** Begin Given entries **

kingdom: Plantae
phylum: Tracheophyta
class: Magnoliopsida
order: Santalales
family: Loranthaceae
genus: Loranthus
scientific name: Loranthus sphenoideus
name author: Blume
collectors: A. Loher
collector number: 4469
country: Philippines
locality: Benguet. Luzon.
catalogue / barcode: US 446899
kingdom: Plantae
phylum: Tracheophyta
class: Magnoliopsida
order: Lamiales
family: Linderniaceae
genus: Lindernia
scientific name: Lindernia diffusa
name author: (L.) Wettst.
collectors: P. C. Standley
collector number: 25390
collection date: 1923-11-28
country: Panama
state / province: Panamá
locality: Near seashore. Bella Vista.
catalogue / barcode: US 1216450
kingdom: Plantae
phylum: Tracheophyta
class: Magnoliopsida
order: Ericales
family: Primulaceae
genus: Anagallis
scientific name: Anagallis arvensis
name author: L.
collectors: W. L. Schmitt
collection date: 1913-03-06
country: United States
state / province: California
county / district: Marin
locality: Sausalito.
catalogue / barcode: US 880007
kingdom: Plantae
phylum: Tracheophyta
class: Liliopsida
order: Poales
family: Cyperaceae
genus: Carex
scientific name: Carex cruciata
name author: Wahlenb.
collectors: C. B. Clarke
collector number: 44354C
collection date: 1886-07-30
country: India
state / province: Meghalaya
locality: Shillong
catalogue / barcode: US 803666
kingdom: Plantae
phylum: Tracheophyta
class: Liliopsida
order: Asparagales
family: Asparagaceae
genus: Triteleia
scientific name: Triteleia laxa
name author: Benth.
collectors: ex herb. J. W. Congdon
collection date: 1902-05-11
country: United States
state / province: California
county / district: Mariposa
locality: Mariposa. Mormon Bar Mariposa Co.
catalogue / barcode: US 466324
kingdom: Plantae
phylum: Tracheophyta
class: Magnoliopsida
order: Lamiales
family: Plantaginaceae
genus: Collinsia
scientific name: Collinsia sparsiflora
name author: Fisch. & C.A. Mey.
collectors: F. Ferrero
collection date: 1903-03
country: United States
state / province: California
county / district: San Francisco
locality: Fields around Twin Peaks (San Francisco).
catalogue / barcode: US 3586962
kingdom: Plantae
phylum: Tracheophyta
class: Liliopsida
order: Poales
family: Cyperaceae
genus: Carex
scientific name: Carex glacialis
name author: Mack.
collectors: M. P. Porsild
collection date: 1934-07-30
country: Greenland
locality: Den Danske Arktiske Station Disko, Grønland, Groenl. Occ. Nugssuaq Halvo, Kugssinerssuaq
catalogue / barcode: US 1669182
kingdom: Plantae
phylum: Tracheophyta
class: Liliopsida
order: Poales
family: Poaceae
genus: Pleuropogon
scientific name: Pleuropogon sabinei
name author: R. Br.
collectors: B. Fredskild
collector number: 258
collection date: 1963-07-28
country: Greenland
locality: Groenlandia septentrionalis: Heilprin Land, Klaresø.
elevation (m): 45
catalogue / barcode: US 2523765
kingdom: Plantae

** End Given entries **

→ Task to carry out: Could you write out all the rows again, replacing "collectors" with "collected by" and leaving everything else unchanged?

→ Correct result:
kingdom: Plantae
phylum: Tracheophyta
class: Magnoliopsida
order: Santalales
family: Loranthaceae
genus: Loranthus
scientific name: Loranthus sphenoideus
name author: Blume
collected by: A. Loher
collector number: 4469
country: Philippines
locality: Benguet. Luzon.
catalogue / barcode: US 446899
kingdom: Plantae
phylum: Tracheophyta
class: Magnoliopsida
order: Lamiales
family: Linderniaceae
genus: Lindernia
scientific name: Lindernia diffusa
name author: (L.) Wettst.
collected by: P. C. Standley
collector number: 25390
collection date: 1923-11-28
country: Panama
state / province: Panamá
locality: Near seashore. Bella Vista.
catalogue / barcode: US 1216450
kingdom: Plantae
phylum: Tracheophyta
class: Magnoliopsida
order: Ericales
family: Primulaceae
genus: Anagallis
scientific name: Anagallis arvensis
name author: L.
collected by: W. L. Schmitt
collection date: 1913-03-06
country: United States
state / province: California
county / district: Marin
locality: Sausalito.
catalogue / barcode: US 880007
kingdom: Plantae
phylum: Tracheophyta
class: Liliopsida
order: Poales
family: Cyperaceae
genus: Carex
scientific name: Carex cruciata
name author: Wahlenb.
collected by: C. B. Clarke
collector number: 44354C
collection date: 1886-07-30
country: India
state / province: Meghalaya
locality: Shillong
catalogue / barcode: US 803666
kingdom: Plantae
phylum: Tracheophyta
class: Liliopsida
order: Asparagales
family: Asparagaceae
genus: Triteleia
scientific name: Triteleia laxa
name author: Benth.
collected by: ex herb. J. W. Congdon
collection date: 1902-05-11
country: United States
state / province: California
county / district: Mariposa
locality: Mariposa. Mormon Bar Mariposa Co.
catalogue / barcode: US 466324
kingdom: Plantae
phylum: Tracheophyta
class: Magnoliopsida
order: Lamiales
family: Plantaginaceae
genus: Collinsia
scientific name: Collinsia sparsiflora
name author: Fisch. & C.A. Mey.
collected by: F. Ferrero
collection date: 1903-03
country: United States
state / province: California
county / district: San Francisco
locality: Fields around Twin Peaks (San Francisco).
catalogue / barcode: US 3586962
kingdom: Plantae
phylum: Tracheophyta
class: Liliopsida
order: Poales
family: Cyperaceae
genus: Carex
scientific name: Carex glacialis
name author: Mack.
collected by: M. P. Porsild
collection date: 1934-07-30
country: Greenland
locality: Den Danske Arktiske Station Disko, Grønland, Groenl. Occ. Nugssuaq Halvo, Kugssinerssuaq
catalogue / barcode: US 1669182
kingdom: Plantae
phylum: Tracheophyta
class: Liliopsida
order: Poales
family: Poaceae
genus: Pleuropogon
scientific name: Pleuropogon sabinei
name author: R. Br.
collected by: B. Fredskild
collector number: 258
collection date: 1963-07-28
country: Greenland
locality: Groenlandia septentrionalis: Heilprin Land, Klaresø.
elevation (m): 45
catalogue / barcode: US 2523765
kingdom: Plantae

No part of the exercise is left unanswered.